Tuesday, July 5, 2011


Mrs. G posted a question on her Derfwad Manor blog last week asking if readers valued justice or mercy.  I said I go back and forth, I aways have.  One of the most frustrating things for me in law school was to learn how many cases are resolved based on rigid and out of date standards.  How frequently lies are told and evidence is suppressed or made invalid.  And worse, how frequently mercy (and common sense) was bypassed because the system is not about fairness but the "rule of law."

Today have seen the result of another aspect of our legal system.  One where those of us observing the legal maneuverings of the Casey Anthony trial were shocked to hear that the verdict could possibly be anything but guilty.  And yet she was found not guilty on all counts relating to the death of her child.

I can understand that the standard may not have been met to find for pre-meditated murder.  I do not see how the jury could find reasonable doubt that she was involved in the mistreatment or neglect of her daughter leading to her death (manslaughter.)

The standard is reasonable doubt - not no doubt.  I don't think this was a case of jury nullification as in the OJ Simpson case.  I think that the defense threw out so many other scenarios, most of them outrageous and none with any factual foundation, that they somehow got caught up in the what ifs.

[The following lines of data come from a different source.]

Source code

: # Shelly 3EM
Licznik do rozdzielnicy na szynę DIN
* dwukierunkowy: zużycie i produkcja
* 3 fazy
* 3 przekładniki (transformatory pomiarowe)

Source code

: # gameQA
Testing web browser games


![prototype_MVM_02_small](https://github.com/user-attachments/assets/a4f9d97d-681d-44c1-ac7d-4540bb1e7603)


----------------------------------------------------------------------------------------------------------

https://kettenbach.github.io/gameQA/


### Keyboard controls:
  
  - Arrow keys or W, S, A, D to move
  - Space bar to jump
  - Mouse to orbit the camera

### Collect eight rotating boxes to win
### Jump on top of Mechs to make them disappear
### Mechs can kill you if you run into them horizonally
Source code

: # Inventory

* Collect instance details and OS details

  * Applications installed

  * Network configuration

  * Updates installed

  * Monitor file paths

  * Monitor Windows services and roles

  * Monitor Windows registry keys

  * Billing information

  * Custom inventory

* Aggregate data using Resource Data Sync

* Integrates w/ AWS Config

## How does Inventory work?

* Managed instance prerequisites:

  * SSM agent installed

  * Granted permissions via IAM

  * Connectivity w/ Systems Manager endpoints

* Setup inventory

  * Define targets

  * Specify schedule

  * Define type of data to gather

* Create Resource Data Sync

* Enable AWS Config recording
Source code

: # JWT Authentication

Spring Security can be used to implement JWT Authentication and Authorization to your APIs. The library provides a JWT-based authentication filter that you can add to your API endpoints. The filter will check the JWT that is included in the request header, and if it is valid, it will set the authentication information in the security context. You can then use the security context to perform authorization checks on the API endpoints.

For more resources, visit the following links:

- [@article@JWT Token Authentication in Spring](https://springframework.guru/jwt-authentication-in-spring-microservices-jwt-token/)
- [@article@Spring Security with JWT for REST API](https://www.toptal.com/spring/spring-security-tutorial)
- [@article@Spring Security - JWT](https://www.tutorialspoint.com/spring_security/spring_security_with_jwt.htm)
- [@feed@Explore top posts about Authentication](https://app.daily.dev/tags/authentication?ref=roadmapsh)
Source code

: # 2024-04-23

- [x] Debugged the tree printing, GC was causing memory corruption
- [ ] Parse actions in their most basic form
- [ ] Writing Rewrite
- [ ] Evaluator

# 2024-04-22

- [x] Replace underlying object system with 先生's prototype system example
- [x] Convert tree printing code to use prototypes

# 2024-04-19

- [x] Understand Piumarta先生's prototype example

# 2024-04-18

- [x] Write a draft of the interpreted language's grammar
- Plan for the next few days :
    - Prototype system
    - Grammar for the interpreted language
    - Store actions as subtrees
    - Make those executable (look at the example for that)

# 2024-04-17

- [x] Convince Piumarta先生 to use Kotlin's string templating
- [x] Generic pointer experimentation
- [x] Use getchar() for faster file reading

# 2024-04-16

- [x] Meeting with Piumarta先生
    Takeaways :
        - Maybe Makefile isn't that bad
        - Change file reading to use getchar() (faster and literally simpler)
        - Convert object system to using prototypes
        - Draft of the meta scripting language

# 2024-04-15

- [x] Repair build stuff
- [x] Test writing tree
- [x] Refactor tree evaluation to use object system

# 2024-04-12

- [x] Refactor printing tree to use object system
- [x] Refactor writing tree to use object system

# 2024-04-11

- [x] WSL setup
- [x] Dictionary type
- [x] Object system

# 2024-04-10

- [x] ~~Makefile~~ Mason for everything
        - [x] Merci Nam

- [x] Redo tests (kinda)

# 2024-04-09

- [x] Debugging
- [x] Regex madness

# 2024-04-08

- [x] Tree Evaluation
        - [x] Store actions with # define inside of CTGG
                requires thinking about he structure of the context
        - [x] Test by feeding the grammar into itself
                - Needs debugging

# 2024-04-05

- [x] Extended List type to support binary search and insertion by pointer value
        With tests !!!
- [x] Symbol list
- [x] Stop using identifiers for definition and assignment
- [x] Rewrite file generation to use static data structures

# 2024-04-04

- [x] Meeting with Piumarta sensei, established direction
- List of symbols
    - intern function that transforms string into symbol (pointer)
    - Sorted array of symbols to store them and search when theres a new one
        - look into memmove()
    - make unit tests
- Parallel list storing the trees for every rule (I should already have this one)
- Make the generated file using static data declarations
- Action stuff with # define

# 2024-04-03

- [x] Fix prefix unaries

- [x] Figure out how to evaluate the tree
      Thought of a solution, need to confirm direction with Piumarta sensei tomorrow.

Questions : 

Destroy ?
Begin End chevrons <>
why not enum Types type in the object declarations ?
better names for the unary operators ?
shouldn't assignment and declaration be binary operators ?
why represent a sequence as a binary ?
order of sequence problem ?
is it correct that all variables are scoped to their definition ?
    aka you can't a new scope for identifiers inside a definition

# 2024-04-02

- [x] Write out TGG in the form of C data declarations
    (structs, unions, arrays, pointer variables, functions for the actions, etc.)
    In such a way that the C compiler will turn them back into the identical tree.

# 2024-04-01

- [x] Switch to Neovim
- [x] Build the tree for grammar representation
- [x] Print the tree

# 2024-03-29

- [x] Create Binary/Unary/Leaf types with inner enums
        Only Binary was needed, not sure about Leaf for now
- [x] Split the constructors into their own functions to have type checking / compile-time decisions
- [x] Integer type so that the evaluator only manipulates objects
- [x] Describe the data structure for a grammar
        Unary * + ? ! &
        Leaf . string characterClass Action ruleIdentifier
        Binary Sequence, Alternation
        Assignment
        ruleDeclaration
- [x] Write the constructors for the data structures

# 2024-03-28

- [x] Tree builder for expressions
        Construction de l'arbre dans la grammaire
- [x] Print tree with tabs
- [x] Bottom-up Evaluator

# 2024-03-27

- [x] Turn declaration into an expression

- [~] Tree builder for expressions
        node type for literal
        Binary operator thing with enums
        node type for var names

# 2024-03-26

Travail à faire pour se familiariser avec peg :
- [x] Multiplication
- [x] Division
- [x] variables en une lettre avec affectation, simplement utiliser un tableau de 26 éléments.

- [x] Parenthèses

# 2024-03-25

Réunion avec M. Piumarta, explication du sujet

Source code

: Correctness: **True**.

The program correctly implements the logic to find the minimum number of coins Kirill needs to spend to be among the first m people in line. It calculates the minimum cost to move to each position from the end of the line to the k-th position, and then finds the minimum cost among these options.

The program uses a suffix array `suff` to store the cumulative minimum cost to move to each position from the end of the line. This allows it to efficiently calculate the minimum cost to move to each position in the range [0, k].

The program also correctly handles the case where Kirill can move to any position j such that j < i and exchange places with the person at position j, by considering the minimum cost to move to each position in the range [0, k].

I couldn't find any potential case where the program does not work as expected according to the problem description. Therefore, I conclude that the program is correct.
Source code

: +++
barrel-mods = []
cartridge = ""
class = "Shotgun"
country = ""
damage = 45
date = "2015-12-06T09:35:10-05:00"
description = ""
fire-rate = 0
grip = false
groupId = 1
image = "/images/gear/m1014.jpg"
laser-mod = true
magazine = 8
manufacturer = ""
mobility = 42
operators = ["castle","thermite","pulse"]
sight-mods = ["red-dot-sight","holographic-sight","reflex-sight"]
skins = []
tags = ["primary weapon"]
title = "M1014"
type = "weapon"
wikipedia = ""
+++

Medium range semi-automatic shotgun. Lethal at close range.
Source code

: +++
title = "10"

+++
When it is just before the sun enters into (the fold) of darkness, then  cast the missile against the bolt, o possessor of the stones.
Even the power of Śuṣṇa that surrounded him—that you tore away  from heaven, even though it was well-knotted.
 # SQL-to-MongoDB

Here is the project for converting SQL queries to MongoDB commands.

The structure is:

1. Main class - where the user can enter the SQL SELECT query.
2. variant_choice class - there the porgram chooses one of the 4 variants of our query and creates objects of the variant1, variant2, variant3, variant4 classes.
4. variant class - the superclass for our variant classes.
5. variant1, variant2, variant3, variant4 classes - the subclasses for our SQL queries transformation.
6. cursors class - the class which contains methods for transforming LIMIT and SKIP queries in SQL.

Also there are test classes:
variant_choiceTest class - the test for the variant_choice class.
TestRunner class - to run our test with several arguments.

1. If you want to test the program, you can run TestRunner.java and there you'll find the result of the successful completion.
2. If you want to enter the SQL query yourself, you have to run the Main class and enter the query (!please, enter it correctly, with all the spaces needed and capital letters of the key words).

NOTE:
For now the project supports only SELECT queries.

I suspect the mercy part is going to show up in the sentencing and she will be let go without any further jail time.  So sad for all of us that the system, as good as it can be, failed us again.


Judy said...

I was surprisingly heartbroken when I heard the verdict. It's hard to see her get away with this - all that lying from her and her family with no retribution. They have manipulated everyone for three years.

knittergran said...

AAAACCCCKKKK! Mrs. G is writing again and I didn't know! Where is she?
And re: the trial. I don't think they should be on tv. Turns the trials into a circus, with lawyers and participants acting for the cameras.